Peter war von durchschnittlicher Größe und schlank, schon zur Magerkeit neigend, ohne es jedoch wirklich zu sein. Er hatte dunkelbraune kurz geschnittene Haare und dazu passende braune Augen. Er trug ein kastanienfarbenes Baumwollshirt über einem langärmeligen Unterhemd, Khakihosen und alte Wanderstiefel.

„Ich bin mir nicht sicher, gestand Rose. „Ich glaube, wir unterhalten uns besser unter vier Augen, bis du gehört hast, was ich zu sagen habe. Dann kannst du entscheiden, ob es etwas ist, das du mit deiner Frau teilen möchtest. Verzeih mir bitte, falls das unhöflich scheint, Bo.

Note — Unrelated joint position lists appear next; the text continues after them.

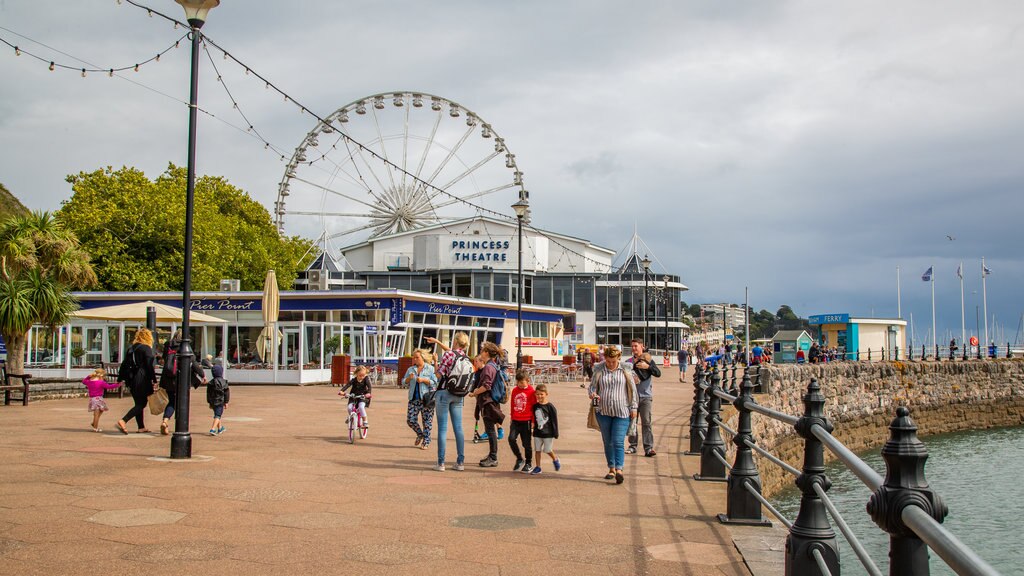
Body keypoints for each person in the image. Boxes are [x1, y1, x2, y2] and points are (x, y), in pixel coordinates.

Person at [588, 347, 637, 485]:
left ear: (618, 359)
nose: (610, 364)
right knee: (607, 441)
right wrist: (593, 395)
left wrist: (634, 407)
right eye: (608, 361)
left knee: (618, 441)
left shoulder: (626, 370)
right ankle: (611, 468)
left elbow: (632, 390)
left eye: (613, 361)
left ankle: (619, 469)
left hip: (622, 412)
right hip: (603, 412)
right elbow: (592, 387)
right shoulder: (599, 370)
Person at [427, 333, 470, 471]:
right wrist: (438, 341)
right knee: (458, 428)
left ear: (456, 342)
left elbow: (438, 375)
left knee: (443, 429)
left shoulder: (448, 355)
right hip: (458, 394)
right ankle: (460, 462)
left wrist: (434, 362)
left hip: (444, 392)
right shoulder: (466, 357)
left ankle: (441, 463)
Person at [158, 330, 207, 436]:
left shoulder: (168, 345)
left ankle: (165, 421)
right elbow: (193, 362)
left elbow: (163, 360)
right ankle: (173, 423)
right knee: (179, 403)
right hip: (181, 379)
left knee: (172, 401)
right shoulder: (185, 346)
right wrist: (202, 375)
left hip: (168, 379)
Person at [469, 342, 505, 467]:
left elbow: (486, 386)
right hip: (490, 401)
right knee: (490, 430)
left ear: (486, 353)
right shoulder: (493, 365)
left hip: (488, 402)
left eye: (482, 351)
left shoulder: (489, 367)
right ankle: (491, 455)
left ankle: (493, 457)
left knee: (490, 430)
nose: (480, 353)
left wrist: (475, 393)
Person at [116, 328, 157, 434]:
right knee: (142, 403)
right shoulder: (146, 348)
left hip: (132, 378)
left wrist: (120, 379)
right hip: (142, 378)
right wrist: (154, 379)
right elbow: (149, 366)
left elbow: (124, 364)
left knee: (138, 402)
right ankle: (123, 420)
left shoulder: (131, 349)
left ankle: (141, 427)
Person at [626, 339, 661, 457]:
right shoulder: (628, 362)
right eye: (632, 346)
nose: (634, 348)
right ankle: (632, 446)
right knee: (632, 422)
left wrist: (648, 367)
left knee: (646, 422)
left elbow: (658, 373)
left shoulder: (649, 360)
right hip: (632, 397)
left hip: (646, 396)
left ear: (642, 347)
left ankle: (648, 448)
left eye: (636, 346)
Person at [403, 349, 437, 450]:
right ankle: (420, 434)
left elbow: (435, 382)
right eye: (414, 357)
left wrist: (424, 380)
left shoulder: (430, 369)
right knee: (410, 420)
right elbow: (403, 382)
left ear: (423, 358)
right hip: (414, 399)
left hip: (426, 399)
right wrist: (409, 379)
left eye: (417, 357)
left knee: (427, 421)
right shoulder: (411, 369)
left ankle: (426, 440)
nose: (415, 359)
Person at [508, 370, 536, 473]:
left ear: (527, 381)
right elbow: (512, 404)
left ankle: (528, 463)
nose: (519, 384)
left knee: (526, 444)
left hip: (526, 421)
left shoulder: (531, 392)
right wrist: (511, 417)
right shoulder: (515, 390)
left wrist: (533, 421)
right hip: (516, 420)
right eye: (518, 382)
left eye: (522, 382)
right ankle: (519, 458)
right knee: (511, 439)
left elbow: (534, 407)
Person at [529, 383, 560, 475]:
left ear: (546, 394)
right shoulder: (535, 406)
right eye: (537, 394)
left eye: (541, 394)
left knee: (547, 450)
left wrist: (556, 433)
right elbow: (534, 419)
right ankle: (538, 467)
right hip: (537, 432)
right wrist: (532, 428)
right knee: (537, 450)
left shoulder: (551, 407)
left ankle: (555, 459)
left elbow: (554, 421)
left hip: (548, 433)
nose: (539, 396)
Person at [83, 368, 120, 432]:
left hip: (93, 399)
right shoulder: (101, 382)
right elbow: (109, 387)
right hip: (98, 398)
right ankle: (95, 428)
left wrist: (88, 376)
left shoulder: (89, 382)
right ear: (101, 376)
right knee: (97, 414)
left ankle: (94, 423)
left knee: (101, 410)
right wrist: (118, 384)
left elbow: (84, 381)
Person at [206, 364, 230, 436]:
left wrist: (209, 402)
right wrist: (226, 402)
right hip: (220, 401)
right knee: (218, 415)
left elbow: (208, 393)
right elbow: (227, 393)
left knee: (217, 414)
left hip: (213, 401)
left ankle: (220, 428)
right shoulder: (224, 382)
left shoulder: (210, 383)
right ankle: (213, 429)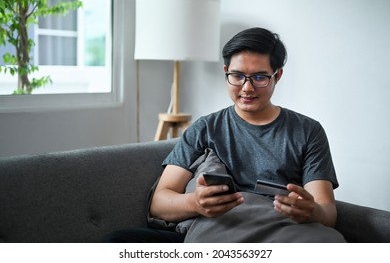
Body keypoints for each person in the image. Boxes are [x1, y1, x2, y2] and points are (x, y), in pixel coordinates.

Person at [104, 27, 345, 243]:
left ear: (277, 76)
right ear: (225, 72)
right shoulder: (205, 129)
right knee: (117, 241)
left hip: (281, 232)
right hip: (216, 230)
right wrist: (195, 203)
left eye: (260, 77)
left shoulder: (308, 131)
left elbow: (327, 212)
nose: (247, 88)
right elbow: (159, 202)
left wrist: (312, 211)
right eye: (237, 76)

„Sei nicht albern, erwiderte Bo. Ein unbestimmtes Lächeln berührte kurz ihre Lippen und verschwand dann wieder. „Es ist so ein schöner Morgen, wir wollten auf der Veranda frühstücken. Ihr zwei unterhaltet euch, und ich decke unterdessen den Picknicktisch. Du leistest uns natürlich Gesellschaft. Ohne eine Antwort abzuwarten, wendete sie geschickt und rollte wieder hinein.

Rose und Peter entfernten sich auf einem von Bos hölzernen Rollstuhlwegen vom Haus. Dieser Steg führte ein ganzes Stück weit hinaus. An seinem Ende stand eine robuste hölzerne Zielfigur, die man sicher verankert hatte. Sie war grob zur Gestalt eines erwachsenen Menschen behauen worden, und ihre Oberfläche wies Hunderte von kleinen Schnitten und Kerben auf.

Sie verließen den hölzernen Weg an seiner entferntesten Stelle und traten hinab auf den Erdboden, wo der grüne Rasen endete und das höhere Weidegras begann, und schlenderten dann weiter hinaus auf die Felder. Windböen strichen über das Gras und bogen es zu verspielten Mustern. Fünfzig Yards entfernt kläfften zwei energische Schäferhunde und trieben einen Teil der Herde in ihre Richtung.